Tech Buyouts Popular as Ever

There has been more than $6.5 billion raised by buyout funds dedicated to the tech sector, so far this year, representing roughly one-fifth of all disclosed buyout capital raised. With all this dry powder lying in wait, it won’t be long until that translates into deal activity.

However, this time around, when that money is put to work, there will likely be some notable differences from the last technology craze.

During the buyout tech frenzy five years ago, investors were looking for growth stories – sexy companies with shiny new products that seemingly did the impossible. During that time, the buyout shops were “using a non-leveraged approach, since they realize that they could get their return from growth,” said American Securities Capital Partners Managing Director Paul Rosetti said at the time.

This was evident in the type of transactions sponsors were completing. Deals for Fairchild Semiconductor and Zilog in the late 1990s pointed to the cyclical play sponsors were aiming for, and between 2000 and 2001, growth was clearly the objective with Internet deals such as Datek Online or Homeruns.com dotting the Buyouts deals list.

After the bubble burst, however, the search for growth investments turned into a hunt for turnaround plays, and investors took to weeding out the good businesses to wait out the slump and perhaps goose the company’s performance with some operational enhancements.
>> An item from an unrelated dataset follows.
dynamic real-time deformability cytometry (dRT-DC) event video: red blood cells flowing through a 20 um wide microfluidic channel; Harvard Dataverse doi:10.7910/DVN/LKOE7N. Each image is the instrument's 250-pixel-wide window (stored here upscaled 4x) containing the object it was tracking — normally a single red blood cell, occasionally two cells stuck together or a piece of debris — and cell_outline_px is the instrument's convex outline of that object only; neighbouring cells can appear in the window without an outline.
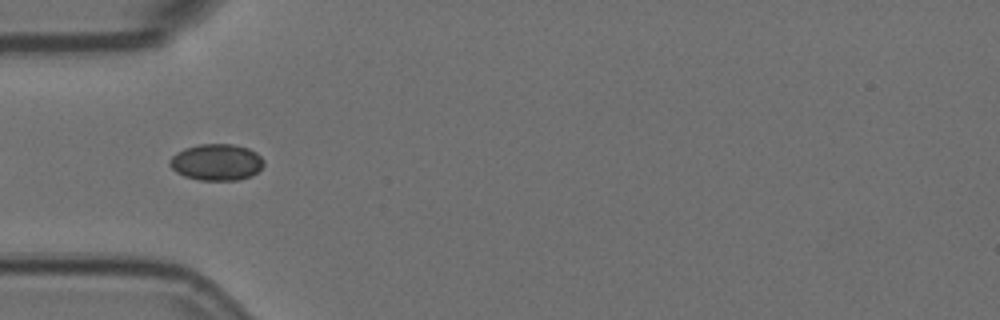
{"species": "Egyptian fruit bat (a non-hibernating species)", "species_latin": "Rousettus aegyptiacus", "temperature_condition": "room temperature", "stored_images_in_passage": 6, "camera_frame_rate_fps": 3000, "um_per_image_px": 0.085, "animal": {"sex": "female"}, "frame": {"image": 1, "passage_image": 5, "time_ms": 1.333, "image_size_px": [1000, 320], "cell_outline_px": [[264, 164], [252, 176], [236, 180], [200, 180], [184, 176], [176, 172], [168, 164], [168, 160], [176, 152], [184, 148], [200, 144], [232, 144], [248, 148], [256, 152], [264, 160]], "centroid_in_image_um": [18.38, 13.78], "position_along_channel_um": 66.6, "area_um2": 20.06}}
But now, as the surviving tech businesses have emerged and investors have a better idea of what technologies are commercially sound, sponsors are, in a lot of cases, taking a back-to-basics approach. GPs are tackling technology investments as they would a manufacturing deal or a buyout in health care, where consistency of cash flows and visibility become the most important attributes to an investment, and the guesswork involved with predicting growth is considered upside rather than serving as the premise behind a deal.

Because of this, sectors with steady rather than unbridled growth have been catching investors’ eyes, and sponsors are buying software companies with regular maintenance contracts or service businesses with recurring revenue. UGS PLM Solutions, acquired by a consortium in a $2.05 billion deal earlier this year, is a technology services business focused on product-lifecycle management and could serve as an example of this. While the investors certainly expect the company to grow, it’s the consistent performance of UGS and its blue chip customer base that attracted the buyers.
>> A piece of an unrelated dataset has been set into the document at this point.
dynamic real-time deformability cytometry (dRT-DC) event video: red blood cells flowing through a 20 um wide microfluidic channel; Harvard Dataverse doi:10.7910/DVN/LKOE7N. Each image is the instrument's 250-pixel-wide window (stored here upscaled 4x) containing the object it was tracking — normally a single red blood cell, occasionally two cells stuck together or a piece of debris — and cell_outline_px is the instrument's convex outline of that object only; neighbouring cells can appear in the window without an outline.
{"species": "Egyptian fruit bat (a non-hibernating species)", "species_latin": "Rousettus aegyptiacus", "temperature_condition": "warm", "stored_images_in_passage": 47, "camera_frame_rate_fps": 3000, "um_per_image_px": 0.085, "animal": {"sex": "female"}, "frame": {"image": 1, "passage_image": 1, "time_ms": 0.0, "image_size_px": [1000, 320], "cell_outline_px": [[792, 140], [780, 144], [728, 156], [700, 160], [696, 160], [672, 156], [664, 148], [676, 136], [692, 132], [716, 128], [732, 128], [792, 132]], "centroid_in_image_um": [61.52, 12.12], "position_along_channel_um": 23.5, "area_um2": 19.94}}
“We’re finding that private equity firms are clearly focusing on the more mature technology businesses,” Barrington Associates’ Adam Roseman says. “Strong, free-cash flows, a recurring revenue component or subscription contracts; these are all important characteristics for buyout investors nowadays.”

Another factor that could be pushing the focus away from solely investing in growth is the availability of leverage. In the past, LBOs in technology had been difficult to maneuver. The R&D costs needed to fund the growth prohibited the amount of leverage that investors could use, and lenders were also wary to back an unproven business with growth projections based as much on hope as any historical evidence. Today, when investing in companies with more stability and visibility, technology players are better positioned to maximize the debt and benefit from leveraging the business.

In the UGS deal, for example, Silver Lake Partners, Warburg Pincus and Bain Capital financed the transaction with $1.2 billion of debt, which made up nearly 60% of the purchase price. While that level of leverage still seems low for an LBO, for a tech company, it represents a significant amount of debt, and some deals will even push higher than that.

The driver behind this shift in focus could be open to debate, but it is likely a combination of sponsors aiming to use more discretion and also, more simply, a response what the industry is dishing up.

In the late 1990s, as Rosetti alluded to, the trend was for buyout firms to pursue VC type investments, but now, it’s not such a bad thing to take a more conservative approach. “We’re not a venture capital fund,” Silver Lake Managing Director and COO Alan Austin says. “We’re interested in market leading businesses, not chasing down the next great thing in tech.”

Demonstrating just how far the tables have turned, VC firms have now started borrowing from the LBO blueprint, and some are regularly chasing down control acquisitions. Firms such as Kennet Venture Partners, Battery Ventures and Primus Venture Partners have all completed buyouts this year, and Barrington’s Roseman says, “We’ve had a number of later stage venture capital firms call us up looking for buyout opportunities.”

Meanwhile, even as investors are generally showing more caution today, the tech space has clearly matured and the opportunity to back momentum deals isn’t as discernible as it was in the past, making the growth play even harder. Tech spending among corporations has leveled off and clear-cut growth stories are no longer as obvious as past eras.

Still, there’s no question that some sponsors who target tech are doing so with growth in mind. Garnett & Helfrich Capital, for example, is made up of ex-VCs with a clear leaning towards growth. Earlier this year, David Helfrich said, “To generate extraordinary returns, you should be doing something that others aren’t… We’ve identified what we believe draws on both the best of venture and of buyouts, with the high growth of venture and then the acquisition base upon which you can layer that growth.”